More to come on fine mesh through a sensory lens.

Thursday, 18 August 2022

Good memories

I spend a lot of time talking about difficult memories, or certainly dealing with them, but today I had a lovely one. 

I was at our local farm shop for some baking ingredients (bargain ripe plums for a frangipane...) and I always take my time and let Little Peggy have a wander when we're out and about - the world is still a wonder to him and I love to see where his interest takes him, look at things from his perspective and think about what he's learning from it, but that's a post for another day!

Anyway, I digress! I found some beautiful plump juicy cherries and with great flexibility of thinking (I had not gone shopping for cherries) I went back for some after our trundle of the shop. 

The sight of those gorgeous cherries in their brown bag and then the feel of the scrunched up paper as I carried them to the till took me right back to a happy summer years ago (I don't imagine it was happy 100% of the time, but that was the emotion it evoked!).

When I bit into the first cherry later at home I was flooded with warm sunshine and memories of my sister and me having a cherry obsession and walking to buy them from the market every week, and one time sitting on the bus to Winchester eating cherries from a paper bag! The warm connected feelings of walking together spending quality time, or of somebody arriving home and declaring they had bought you cherries. And of exercising our new-found freedoms and discoveries after some difficult life circumstances. 

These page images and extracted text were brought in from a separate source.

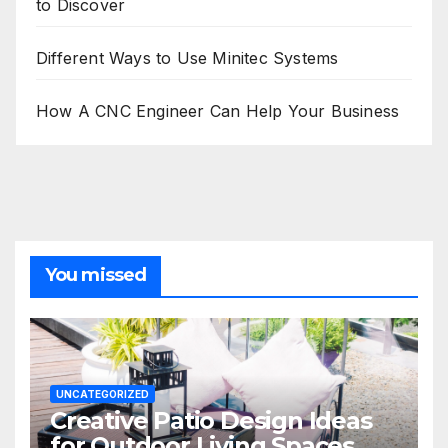
to Discover
Different Ways to Use Minitec Systems
How A CNC Engineer Can Help Your Business
You missed
UNCATEGORIZED
Creative Patio Design Ideas
for Outdoor Living Spaces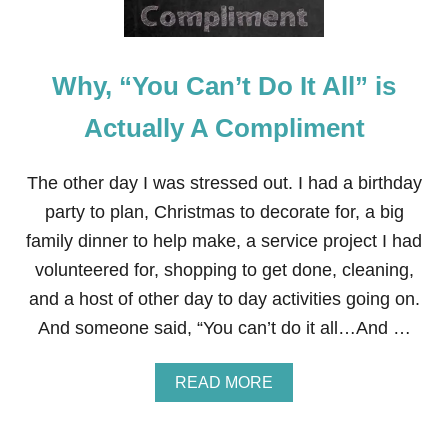
Why, “You Can’t Do It All” is
Actually A Compliment
The other day I was stressed out. I had a birthday
party to plan, Christmas to decorate for, a big
family dinner to help make, a service project I had
volunteered for, shopping to get done, cleaning,
and a host of other day to day activities going on.
And someone said, “You can’t do it all…And …
A
READ MORE
B
O
U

And it's funny, because I still like cherries and I buy them from the supermarket from time to time and think about how we used to treat ourselves and each other to them, but it was the whole experience, and particularly the texture of biting into the cherry and tasting it - so different from a supermarket cherry - that really transported me back. 

Thinking and experiencing are worlds apart and it's wonderful to have a purely positive example of that!